--- TEXT EXCERPT Enclosed Below ---

Jen: Yeah, he had some syntax errors in that script. SyntaxError on line 16 (first line in the coinCoins() function).
Trammell: The main call is cleanCoins(), but his cleaning function that passes them through the tumbler is named coinsCoins. And since Python doesn't check that when it compiles code, it might cause a runtime error. Hopefully Elliot doesn’t lose all his coins, like when Sonic hits an enemy.
Harlo: I was totes gonna drag him for that, but I gotta check the tape again; perhaps cleanCoins is above the fold and we don't see it.
Trammell: Sonic collects rings, not coins. Please disregard my attempt at a nerd reference and deduct one from my score.
Micah: One of the print commands was Python 2. The other was Python 3.
Harlo: In 2016, he was probably not using Python 3?
Yael: Elliot has been through a lot. Or maybe there were different personalities typing.
Jen: Mr. Robot is Python 2, Elliot is Python 3.
Yael: What is little Elliot?
Jen: He's that programming language for kids.
Yael: I learned the little Python I do know from the Python for Kids book, by the way. "A resource for the rest of us"?
Micah: Also, why is he using both os.system() and subprocess.check_output()... to call curl? You can make HTTP requests directly from Python.
Jason: Yeah, he should be using requests.
Jen: TFW your TV show doesn’t get permission to use requests, so you gotta subprocess out to curl.
Harlo: lol, they can't afford the rights to show requests. Also!

--- End of Enclosed TEXT EXCERPT ---
--- LISTED RECORDS Enclosed Below ---

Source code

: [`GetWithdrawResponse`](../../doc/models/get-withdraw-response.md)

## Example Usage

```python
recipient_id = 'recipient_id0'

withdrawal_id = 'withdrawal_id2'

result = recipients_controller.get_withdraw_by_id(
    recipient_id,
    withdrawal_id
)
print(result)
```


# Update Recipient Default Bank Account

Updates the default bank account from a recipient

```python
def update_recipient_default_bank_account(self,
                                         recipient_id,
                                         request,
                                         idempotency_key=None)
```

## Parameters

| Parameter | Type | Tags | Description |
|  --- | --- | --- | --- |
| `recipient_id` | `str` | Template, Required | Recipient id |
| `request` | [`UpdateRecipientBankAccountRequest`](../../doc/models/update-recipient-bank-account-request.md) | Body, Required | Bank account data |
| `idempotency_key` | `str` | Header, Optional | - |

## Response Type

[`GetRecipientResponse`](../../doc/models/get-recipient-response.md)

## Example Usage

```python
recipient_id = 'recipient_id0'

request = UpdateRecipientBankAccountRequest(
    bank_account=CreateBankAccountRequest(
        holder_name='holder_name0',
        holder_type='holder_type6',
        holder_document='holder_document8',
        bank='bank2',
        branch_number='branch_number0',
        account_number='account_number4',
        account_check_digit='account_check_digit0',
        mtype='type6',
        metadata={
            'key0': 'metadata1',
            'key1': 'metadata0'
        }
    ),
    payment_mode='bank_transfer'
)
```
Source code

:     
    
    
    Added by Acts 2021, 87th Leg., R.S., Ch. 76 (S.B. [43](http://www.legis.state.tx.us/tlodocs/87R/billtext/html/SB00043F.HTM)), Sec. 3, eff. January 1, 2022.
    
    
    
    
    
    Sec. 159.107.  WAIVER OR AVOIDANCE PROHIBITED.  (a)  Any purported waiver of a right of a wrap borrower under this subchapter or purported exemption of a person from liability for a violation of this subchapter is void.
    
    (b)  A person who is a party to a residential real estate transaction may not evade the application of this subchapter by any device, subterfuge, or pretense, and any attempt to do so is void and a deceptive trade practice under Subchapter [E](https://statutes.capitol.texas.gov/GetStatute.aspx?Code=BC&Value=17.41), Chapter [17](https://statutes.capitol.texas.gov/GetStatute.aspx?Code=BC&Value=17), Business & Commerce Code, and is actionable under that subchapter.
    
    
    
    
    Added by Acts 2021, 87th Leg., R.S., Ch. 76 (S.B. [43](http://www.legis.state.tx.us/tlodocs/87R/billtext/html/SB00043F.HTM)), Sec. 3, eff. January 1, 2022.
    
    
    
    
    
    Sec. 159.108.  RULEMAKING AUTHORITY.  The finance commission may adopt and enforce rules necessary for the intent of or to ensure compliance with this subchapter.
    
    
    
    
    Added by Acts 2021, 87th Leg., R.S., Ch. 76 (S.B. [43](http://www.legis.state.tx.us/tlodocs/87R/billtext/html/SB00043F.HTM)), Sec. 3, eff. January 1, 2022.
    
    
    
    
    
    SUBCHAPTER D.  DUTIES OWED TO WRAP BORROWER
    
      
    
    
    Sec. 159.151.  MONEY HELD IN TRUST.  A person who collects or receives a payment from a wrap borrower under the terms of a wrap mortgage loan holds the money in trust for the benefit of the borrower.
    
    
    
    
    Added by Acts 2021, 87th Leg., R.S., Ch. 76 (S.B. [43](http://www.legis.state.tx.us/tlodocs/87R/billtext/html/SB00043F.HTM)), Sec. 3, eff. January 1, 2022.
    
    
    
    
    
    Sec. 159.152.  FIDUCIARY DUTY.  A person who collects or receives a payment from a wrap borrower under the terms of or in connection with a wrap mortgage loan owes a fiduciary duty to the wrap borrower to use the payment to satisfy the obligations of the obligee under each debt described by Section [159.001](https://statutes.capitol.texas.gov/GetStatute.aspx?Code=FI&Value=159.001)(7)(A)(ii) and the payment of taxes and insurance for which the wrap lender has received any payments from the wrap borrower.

--- End of Enclosed LISTED RECORDS ---

== TASK TO COMPLETE ==
How would the sentence "You can make HTTP requests directly from Python." from the conversation about the TV show's Python script read in Spanish?

== EXERCISE ANSWER ==
Puedes hacer solicitudes HTTP directamente desde Python.